漏洞检测对于保护软件系统免受攻击至关重要。图神经网络（gnn）已被证明在捕获代码的语义特征方面是有效的，并被广泛用于这一目的。现有的基于gnn的方法通常是合并多个图，并使用gnn来学习代码图结构中的语法和语义关系。然而，这些方法面临着一个明显的限制：当前的代码图结构不能充分表示参数依赖关系和节点类型信息，而这些信息对于捕获漏洞模式至关重要。这种不足阻碍了gnn识别和表征易受攻击代码的能力，从而破坏了有效的漏洞检测。此外，传统的基于gnn的方法在聚合过程中可能会丢失远程依赖信息，这对于理解脆弱代码的行为和发生模式至关重要。尽管实现了最先进的性能，但现有的基于gnn的方法难以充分理解漏洞行为及其潜在影响。为了解决这些问题，本文引入了一种新的漏洞检测模型VulDecgre，该模型由两个部分组成：(1)一种增强的代码图结构，融合了多个图和关系边，以改善代码表示。(2)自然序列感知学习模块，集成代码执行序列信息，增强漏洞检测能力。在三个公共数据集和一个自收集的大规模真实C/ c++数据集上进行的大量实验表明，VulDecgre在漏洞检测方面取得了优异的性能。

本文章由计算机程序翻译，如有差异，请以英文原文为准。

求助全文

约1分钟内获得全文求助全文

来源期刊

Automated Software Engineering 工程技术-计算机：软件工程

CiteScore

4.80

自引率

11.80%

发文量

审稿时长

>12 weeks

期刊介绍： This journal details research, tutorial papers, survey and accounts of significant industrial experience in the foundations, techniques, tools and applications of automated software engineering technology.
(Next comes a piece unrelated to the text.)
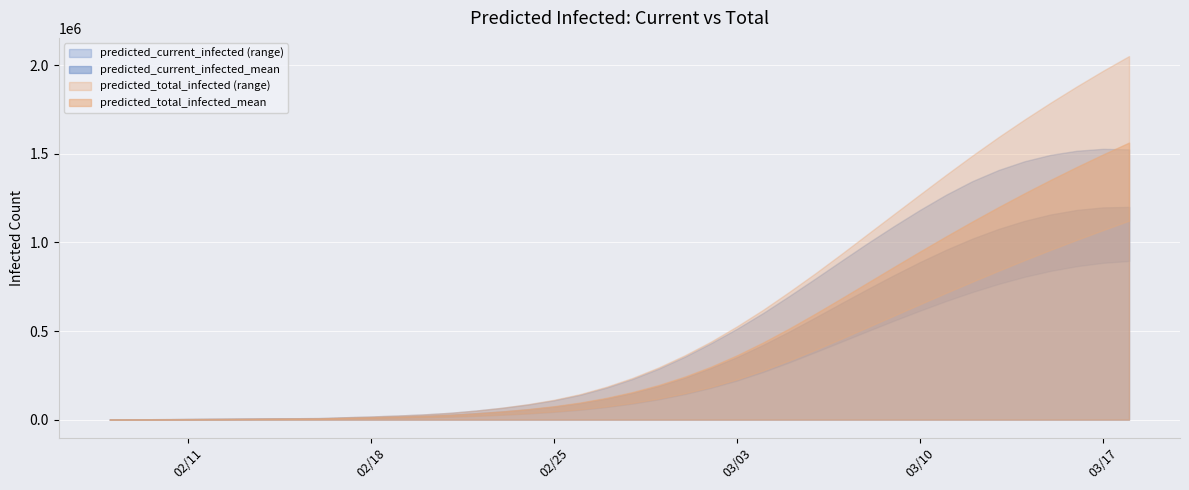

What is the difference between the predicted_total_infected_mean values at 26 and 8?

507158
This includes the study of techniques for constructing, understanding, adapting, and modeling software artifacts and processes. Coverage in Automated Software Engineering examines both automatic systems and collaborative systems as well as computational models of human software engineering activities. In addition, it presents knowledge representations and artificial intelligence techniques applicable to automated software engineering, and formal techniques that support or provide theoretical foundations. The journal also includes reviews of books, software, conferences and workshops.